__INSTRUCTIONS TO FOLLOW__. Pick out every line of the data below that contains the string "horizontal", treating uppercase and lowercase letters as different. Copy each such line in full.

Dataset entries
## BEGIN
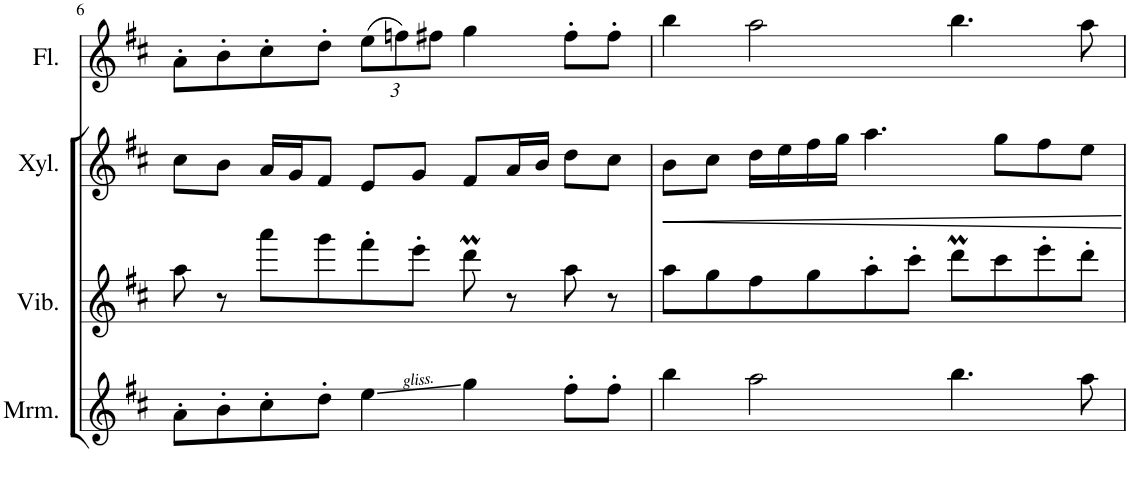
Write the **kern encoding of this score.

**kern	**kern	**kern	**kern
*part4	*part3	*part2	*part1
*staff4	*staff3	*staff2	*staff1
*I"Marimba	*I"Vibraphone	*I"Xylophone	*I"Flute
*I'Mrm.	*I'Vib.	*I'Xyl.	*I'Fl.
!!LO:PB:g=z
*clefG2	*clefG2	*clefG2	*clefG2
*	*	*Trd-7c-12	*
*k[f#c#]	*k[f#c#]	*k[f#c#]	*k[f#c#]
*M5/4	*M5/4	*M5/4	*M5/4
=6	=6	=6	=6
8a'\L	8aa\	8cc#\L	8a'\L
8b'\	8r	8b\J	8b'\
8cc#'\	8aaa\L	16a/LL	8cc#'\
.	.	16g/J	.
8dd'\J	8ggg\	8f#/J	8dd'\J
*	*	*	*Xbrackettup
4ee\	8fff#'\	8e/L	(>12ee\L
.	.	.	12ffn\)
.	8eee'\J	8g/J	.
.	.	.	12ff#X\J
4gg\	8dddM\	8f#/L	4gg\
.	8r	16a/L	.
.	.	16b/JJ	.
8ff#'\L	8aa\	8dd\L	8ff#'\L
8ff#'\J	8r	8cc#\J	8ff#'\J
=7	=7	=7	=7
4bb\	8aa\L	8b\L	4bb\
.	8gg\	8cc#\J	.
2aa\	8ff#\	16dd\LL	2aa\
.	.	16ee\	.
.	8gg\	16ff#\	.
.	.	16gg\JJ	.
.	8aa'\	4.aa\	.
.	8ccc#'\J	.	.
4.bb\	8dddM\L	.	4.bb\
.	8ccc#\	8gg\L	.
.	8eee'\	8ff#\	.
8aa\	8ddd'\J	8ee\J	8aa\
=	=	=	=
*-	*-	*-	*-
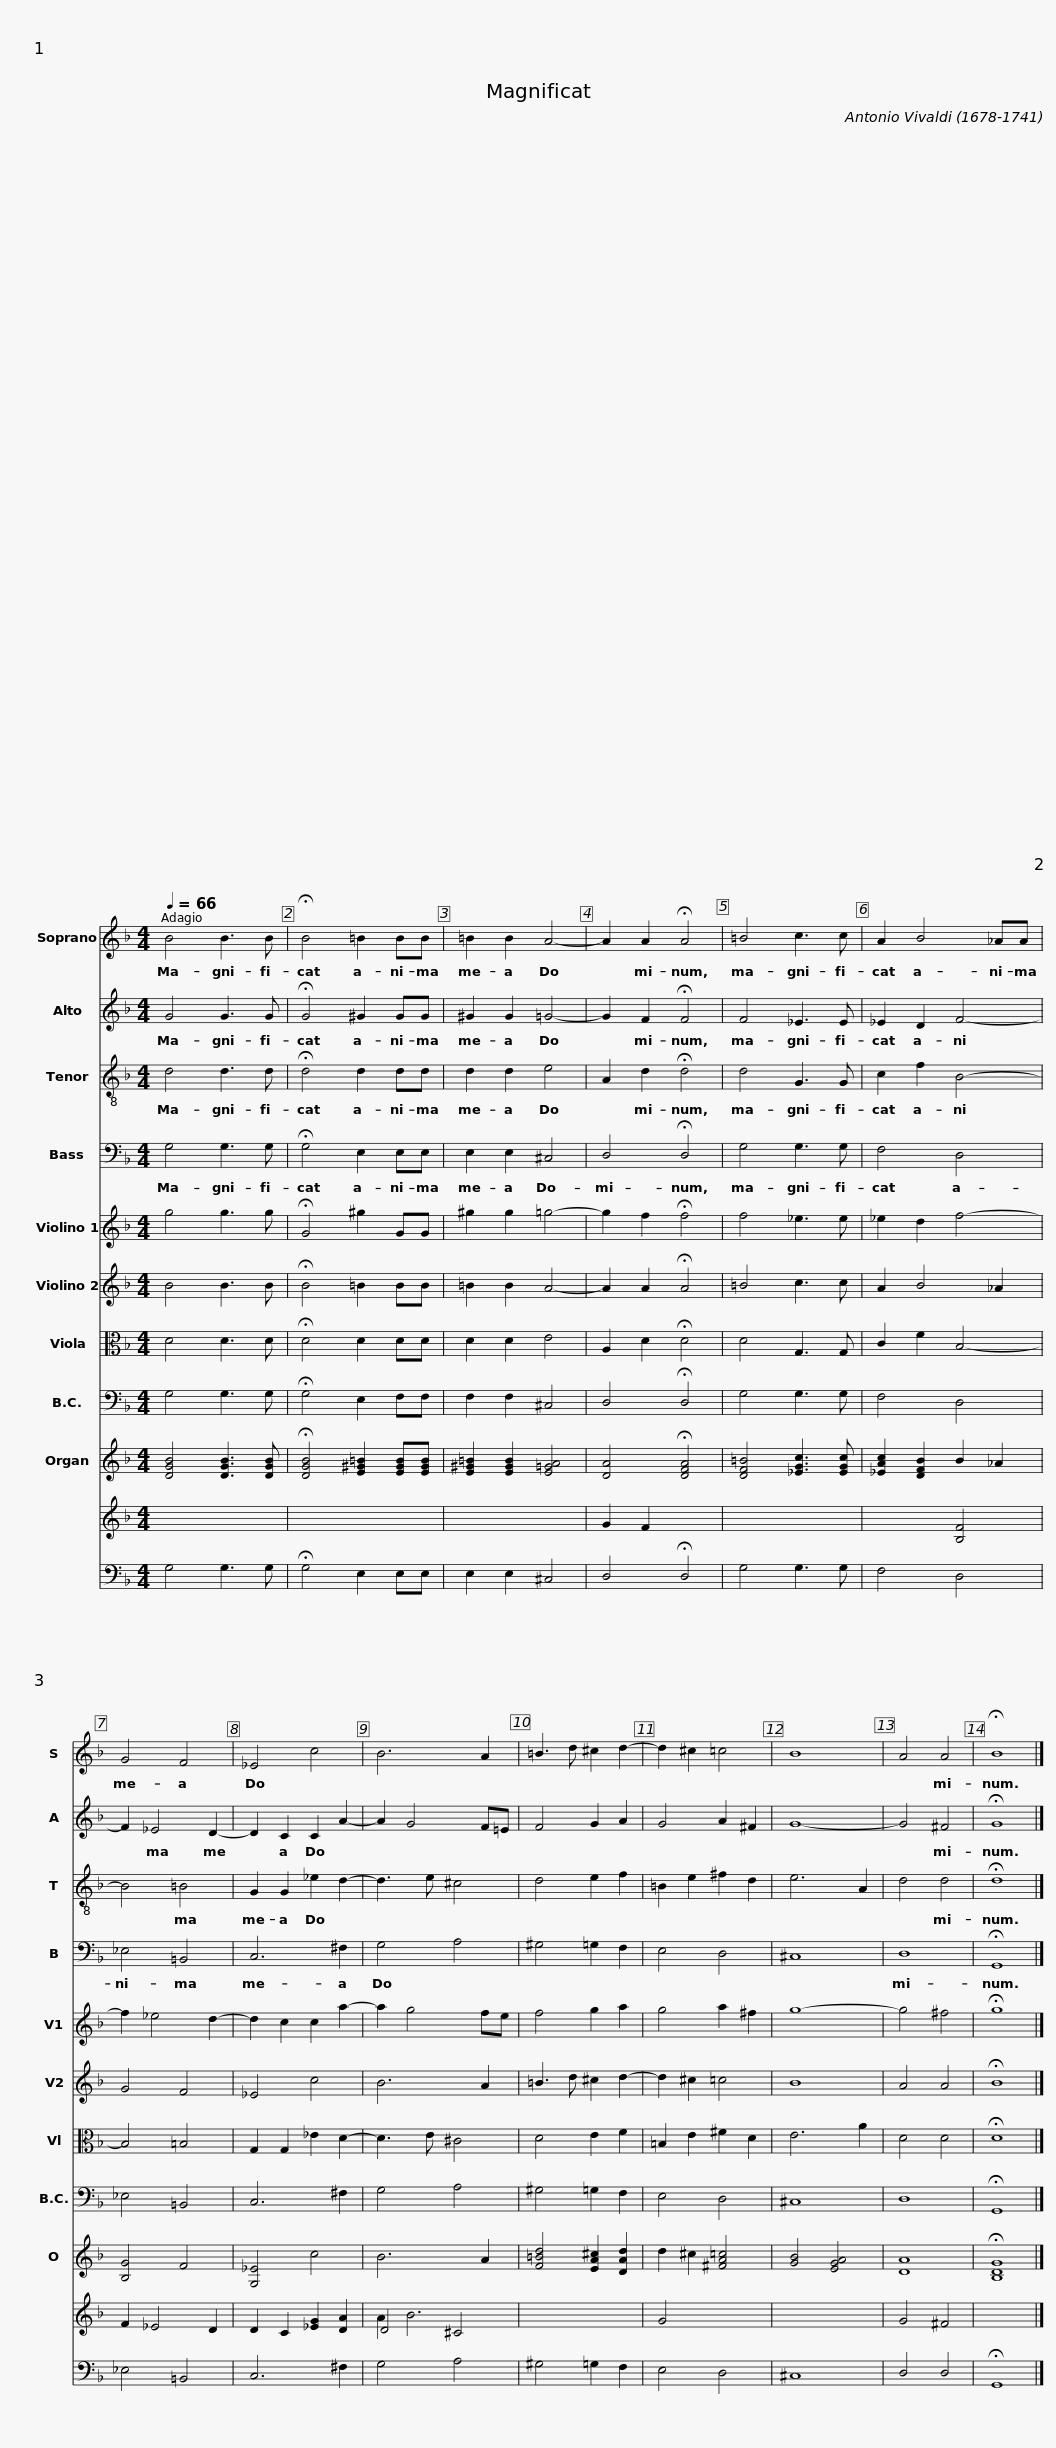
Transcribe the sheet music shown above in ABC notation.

X:1
%%score 1 2 3 4 5 6 7 8 9 ( 10 11 ) 12
L:1/8
Q:1/4=66
M:4/4
I:linebreak $
K:Dmin
V:1 treble
V:2 treble
V:3 treble-8
V:4 bass
V:5 treble
V:6 treble
V:7 alto
V:8 bass
V:9 treble
V:10 treble
V:11 treble
V:12 bass
V:1
 B4 B3 B | !fermata!B4 =B2 BB | =B2 B2 A4- | A2 A2 !fermata!A4 | =B4 c3 c | %5
 A2 B4 _AA |$ G4 F4 | _E4 c4 | B6 A2 | =B3 d ^c2 d2- | %10
 d2 ^c2 =c4 | B8 | A4 A4 |$ !fermata!B8 |] %14
V:2
 G4 G3 G | !fermata!G4 ^G2 GG | ^G2 G2 =G4- | G2 F2 !fermata!F4 | F4 _E3 E | %5
 _E2 D2 F4- |$ F2 _E4 D2- | D2 C2 C2 A2- | A2 G4 F=E | F4 G2 A2 | %10
 G4 A2 ^F2 | G8- | G4 ^F4 |$ !fermata!G8 |] %14
V:3
 d4 d3 d | !fermata!d4 d2 dd | d2 d2 e4 | A2 d2 !fermata!d4 | d4 G3 G | %5
 c2 f2 B4- |$ B4 =B4 | G2 G2 _e2 d2- | d3 e ^c4 | d4 e2 f2 | %10
 =B2 e2 ^f2 d2 | e6 A2 | d4 d4 |$ !fermata!d8 |] %14
V:4
 G,4 G,3 G, | !fermata!G,4 E,2 E,E, | E,2 E,2 ^C,4 | D,4 !fermata!D,4 | G,4 G,3 G, | %5
 F,4 D,4 |$ _E,4 =B,,4 | C,6 ^F,2 | G,4 A,4 | ^G,4 =G,2 F,2 | %10
 E,4 D,4 | ^C,8 | D,8 |$ !fermata!G,,8 |] %14
V:5
 g4 g3 g | !fermata!G4 ^g2 GG | ^g2 g2 =g4- | g2 f2 !fermata!f4 | f4 _e3 e | %5
 _e2 d2 f4- |$ f2 _e4 d2- | d2 c2 c2 a2- | a2 g4 fe | f4 g2 a2 | %10
 g4 a2 ^f2 | g8- | g4 ^f4 |$ !fermata!g8 |] %14
V:6
 B4 B3 B | !fermata!B4 =B2 BB | =B2 B2 A4- | A2 A2 !fermata!A4 | =B4 c3 c | %5
 A2 B4 _A2 |$ G4 F4 | _E4 c4 | B6 A2 | =B3 d ^c2 d2- | %10
 d2 ^c2 =c4 | B8 | A4 A4 |$ !fermata!B8 |] %14
V:7
 D4 D3 D | !fermata!D4 D2 DD | D2 D2 E4 | A,2 D2 !fermata!D4 | D4 G,3 G, | %5
 C2 F2 B,4- |$ B,4 =B,4 | G,2 G,2 _E2 D2- | D3 E ^C4 | D4 E2 F2 | %10
 =B,2 E2 ^F2 D2 | E6 A2 | D4 D4 |$ !fermata!D8 |] %14
V:8
 G,4 G,3 G, | !fermata!G,4 E,2 F,F, | F,2 F,2 ^C,4 | D,4 !fermata!D,4 | G,4 G,3 G, | %5
 F,4 D,4 |$ _E,4 =B,,4 | C,6 ^F,2 | G,4 A,4 | ^G,4 =G,2 F,2 | %10
 E,4 D,4 | ^C,8 | D,8 |$ !fermata!G,,8 |] %14
V:9
 [DGB]4 [DGB]3 [DGB] | !fermata![DGB]4 [E^G=B]2 [EGB][EGB] | [E^G=B]2 [EGB]2 [E=GA]4 | [DA]4 !fermata![DFA]4 | [DF=B]4 [_EGc]3 [EGc] | %5
 [_EAc]2 [DFB]2 B2 _A2 |$ [B,G]4 F4 | [G,_E]4 c4 | B6 A2 | [F=Bd]4 [EA^c]2 [DAd]2 | %10
 d2 ^c2 [^FA=c]4 | [GB]4 [EGA]4 | [DA]8 |$ !fermata![B,DG]8 |] %14
V:10
 x8 | x8 | x8 | G2 F2 x4 | x8 | %5
 x4 [B,F]4 |$ F2 _E4 D2 | D2 C2 [_EG]2 [DA]2 | D4 ^C4 | x8 | %10
 G4 x4 | x8 | G4 ^F4 |$ x8 |] %14
V:11
 x8 | x8 | x8 | x8 | x8 | %5
 x8 |$ x8 | x8 | A2 B6 | x8 | %10
 x8 | x8 | x8 |$ x8 |] %14
V:12
 G,4 G,3 G, | !fermata!G,4 E,2 E,E, | E,2 E,2 ^C,4 | D,4 !fermata!D,4 | G,4 G,3 G, | %5
 F,4 D,4 |$ _E,4 =B,,4 | C,6 ^F,2 | G,4 A,4 | ^G,4 =G,2 F,2 | %10
 E,4 D,4 | ^C,8 | D,4 D,4 |$ !fermata!G,,8 |] %14
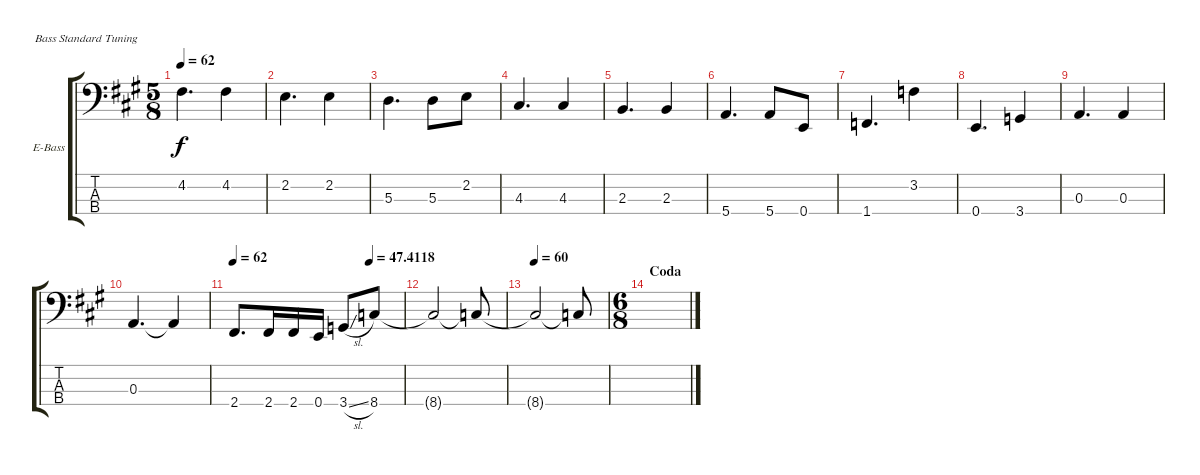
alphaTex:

\defaultSystemsLayout 4
\bracketExtendMode groupsimilarinstruments
\firstSystemTrackNameOrientation horizontal
\otherSystemsTrackNameOrientation horizontal
\track ("Electric Bass" "E-Bass") {instrument electricbassfinger}
\staff {score tabs}
\tuning (G2 D2 A1 E1)
\ts (5 8)
\tempo 62
\clef f4
\ks f#minor
4.2.4{d dy f} 4.2.4 |
2.2.4{d} 2.2.4 |
5.3.4{d} 5.3.8 2.2.8 |
4.3.4{d} 4.3.4 |
2.3.4{d} 2.3.4 |
5.4.4{d} 5.4.8 0.4.8 |
1.4.4{d} 3.2.4 |
0.4.4{d} 3.4.4 |
0.3.4{d} 0.3.4 |
0.3.4{d} 0.3{t}.4 |
\tempo 62
\tempo (47.4118 0.8)
2.4.8{d} 2.4.16 2.4.16 0.4.16 3.4{sl}.8 8.4.8 |
8.4{t}.2 8.4{t}.8 |
\tempo 60
8.4{t}.2 8.4{t}.8 |
\ts (6 8)
\section ("" "Coda")
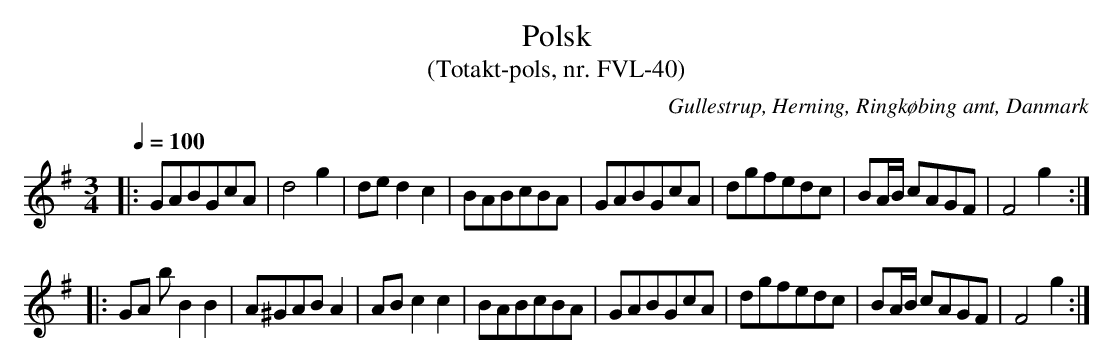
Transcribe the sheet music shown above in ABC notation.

X:1
T:Polsk
T:(Totakt-pols, nr. FVL-40)
O:Gullestrup, Herning, Ringkøbing amt, Danmark
M:3/4
L:1/8
Q:1/4=100
K:G
|: GABGcA | d4 g2 | de d2 c2 | BABcBA | GABGcA | dgfedc | BA/B/ cAGF | F4 g2 :|
|: GA bB2 B2 | A^GAB A2 | AB c2 c2 | BABcBA | GABGcA | dgfedc | BA/B/ cAGF | F4 g2 :|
## END
__ANSWER TO THIS TASK__.
\firstSystemTrackNameOrientation horizontal
\otherSystemsTrackNameOrientation horizontal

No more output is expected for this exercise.